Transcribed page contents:
-.-.-

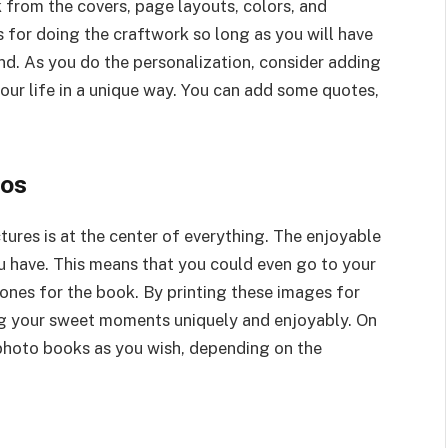
 from the covers, page layouts, colors, and
s for doing the craftwork so long as you will have
d. As you do the personalization, consider adding
your life in a unique way. You can add some quotes,
tos
ures is at the center of everything. The enjoyable
ou have. This means that you could even go to your
ones for the book. By printing these images for
ting your sweet moments uniquely and enjoyably. On
 photo books as you wish, depending on the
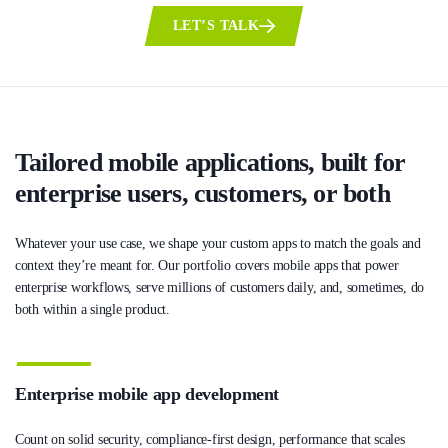
LET’S TALK
Tailored mobile applications, built for
enterprise users, customers, or both
Whatever your use case, we shape your custom apps to match the goals and
context they’re meant for. Our portfolio covers mobile apps that power
enterprise workflows, serve millions of customers daily, and, sometimes, do
both within a single product.
Enterprise mobile app development
Count on solid security, compliance-first design, performance that scales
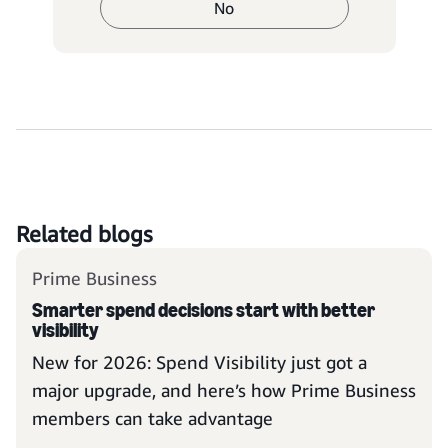
No
Related blogs
Prime Business
Smarter spend decisions start with better
visibility
New for 2026: Spend Visibility just got a
major upgrade, and here’s how Prime Business
members can take advantage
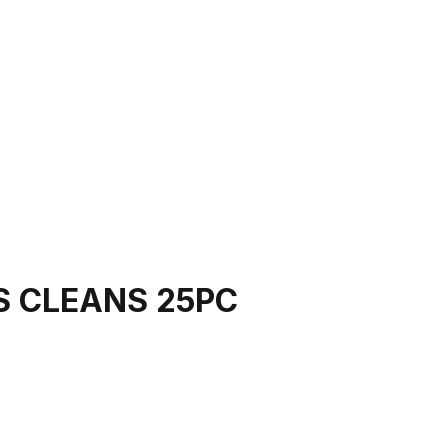
S CLEANS 25PC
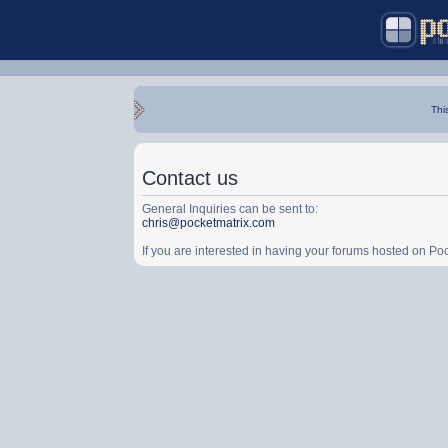
Thi
Contact us
General Inquiries can be sent to:
chris@pocketmatrix.com
If you are interested in having your forums hosted on P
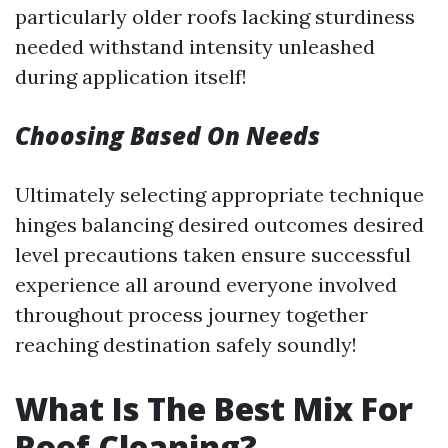
particularly older roofs lacking sturdiness
needed withstand intensity unleashed
during application itself!
Choosing Based On Needs
Ultimately selecting appropriate technique
hinges balancing desired outcomes desired
level precautions taken ensure successful
experience all around everyone involved
throughout process journey together
reaching destination safely soundly!
What Is The Best Mix For
Roof Cleaning?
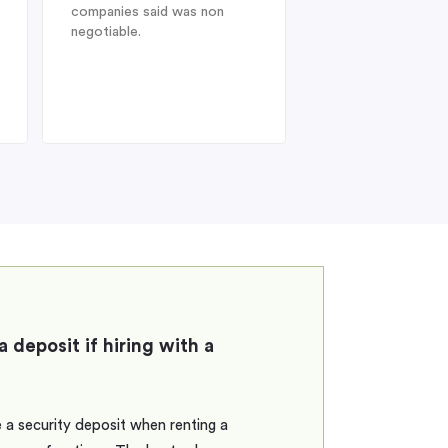
companies said was non
Heathrow after a l
negotiable.
from Australia, dis
struck when I was 
find my drivers lic
therefore could no
the car at
a deposit if hiring with a
 a security deposit when renting a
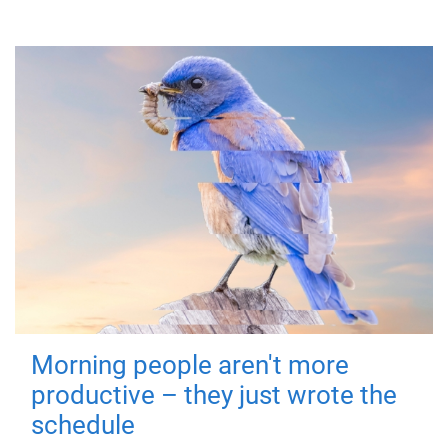
Morning people aren't more
productive – they just wrote the
schedule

-.-.-

§ **How to complete this task**
Reproduce the text of every item above word for word, leaving out the pictures.

§ **Solved exercise**
 from the covers, page layouts, colors, and
s for doing the craftwork so long as you will have
d. As you do the personalization, consider adding
your life in a unique way. You can add some quotes,
tos
ures is at the center of everything. The enjoyable
ou have. This means that you could even go to your
ones for the book. By printing these images for
ting your sweet moments uniquely and enjoyably. On
 photo books as you wish, depending on the
LET’S TALK
Tailored mobile applications, built for
enterprise users, customers, or both
Whatever your use case, we shape your custom apps to match the goals and
context they’re meant for. Our portfolio covers mobile apps that power
enterprise workflows, serve millions of customers daily, and, sometimes, do
both within a single product.
Enterprise mobile app development
Count on solid security, compliance-first design, performance that scales
No
Related blogs
Prime Business
Smarter spend decisions start with better
visibility
New for 2026: Spend Visibility just got a
major upgrade, and here’s how Prime Business
members can take advantage
S CLEANS 25PC
Thi
Contact us
General Inquiries can be sent to:
chris@pocketmatrix.com
If you are interested in having your forums hosted on P
particularly older roofs lacking sturdiness
needed withstand intensity unleashed
during application itself!
Choosing Based On Needs
Ultimately selecting appropriate technique
hinges balancing desired outcomes desired
level precautions taken ensure successful
experience all around everyone involved
throughout process journey together
reaching destination safely soundly!
What Is The Best Mix For
Roof Cleaning?
companies said was non
Heathrow after a l
negotiable.
from Australia, dis
struck when I was 
find my drivers lic
therefore could no
the car at
a deposit if hiring with a
 a security deposit when renting a
Morning people aren't more
productive – they just wrote the
schedule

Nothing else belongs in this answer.